Em princípio, creio que a norma em questão é de direito administrativo, uma vez que disciplina a publicidade de atos da Administração Pública. Vejo que não se trata de normas gerais relativas à licitação e contratação administrativa. Assim, não impediria a fixação até mesmo de prazo superior, para o que a referida norma deveria ser reputada inconstitucional por ferir a autonomia dos entes da federação.

De outro lado, é certo que o direito financeiro vem passando por uma reformulação digna de nota, especialmente após o advento da LRF. Por isso, há quem já considere que a publicação comum e eletrônica da atividade financeira do Estado é matéria atinente ao controle financeiro e, portanto, inserida no âmbito do direito financeiro (não tenho ainda essa convicção). Neste caso, o município não poderia fixar prazo maior ao estabelecido pelo art. 73-B, porque estaria a norma caracterizada como "norma geral" (vide art. 24, I e § 1º, CF).

De todo modo, não sugeriria a fixação de prazo maior ou mesmo menor.

Lú Maria disse...

Prezado, boa tarde,
Comentando sobre o questionamento de Antonio sobre a possibilidade de uma lei municipal estabelecer prazo inferior ao da lei federal, tive uma dúvida cruel.
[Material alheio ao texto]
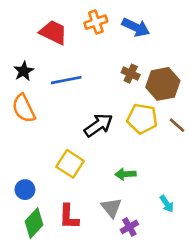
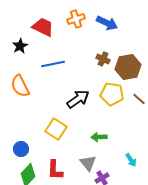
black star: (24, 71) -> (20, 46), moved

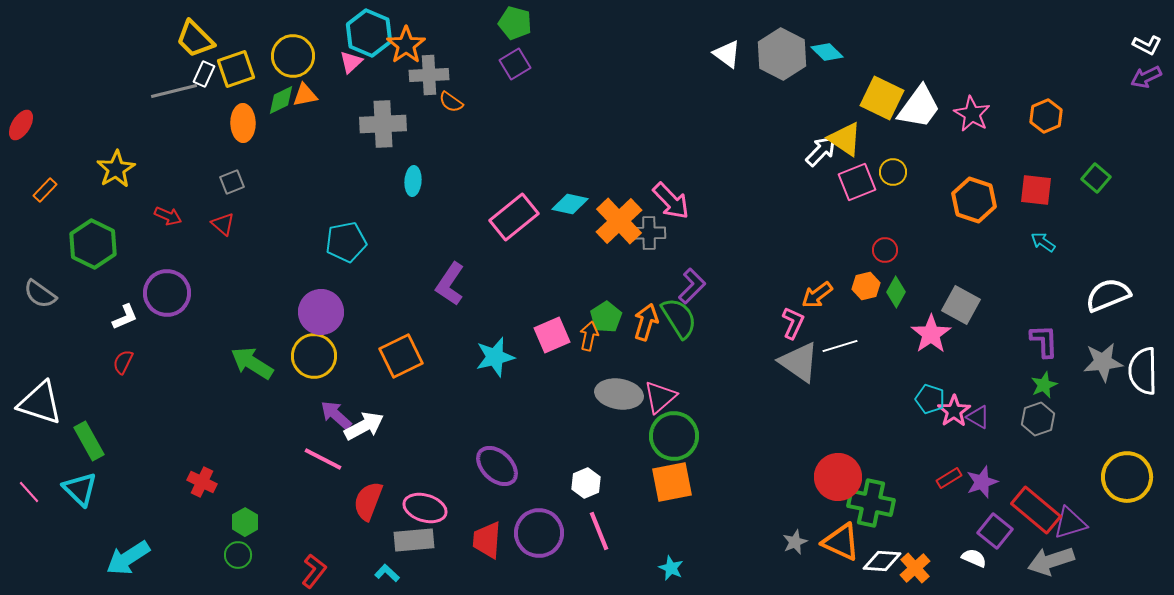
Pode um município fazer uma lei que obrigasse ao Município a observância da LC 131/09? Exemplo: uma lei municipal que obrigue o Municício X a observar a lei 131 relativamente ao portal da transparência. Entendo desnecessário a edição de uma lei municipal obrigando a observância de uma lei federal. Pode isso acontecer?

Lú Maria

Marcus Filgueiras disse...

Preza Lu Maria,

A LC 131/09 já é de observância obrigatória por parte dos Municípios. Portanto, desnecessária é a promulgação de lei municipal nesse sentido. Relembre-se que a referida LC alterou a LC 101/00, que é a chamada Lei de Responsabilidade Fiscal, a qual deve ser cumprida por todos os entes da federação.

Maurício disse...

Caro professor, o poder legislativo municipal (câmaras) seriam obrigados a cumprir esta lei?
Sei que cabe ao poder público dar publicidade a seus atos, e até seria importante que as Câmaras municipais adotassem o que dispõe a lei.
Mais existe uma grande distancia entre querer e poder, os municípios creio eu, terão certa dificuldade técnica no início para se enquadrar, deverão ter que normatizar seus processos internos e com isso mudar a forma com que trabalham hoje.
Sei que é até possível, e deve a União se preocupar em auxiliar todos os outros entes hierarquicamente falando.
Mais em se tratando de câmara municipais, a lei não é clara, e por isso a minha pergunta, visto que se os municípios terão dificuldades, quanto mais as Câmaras municipais de Vereadores.
Fico no aguardo de sua resposta, grato desde já.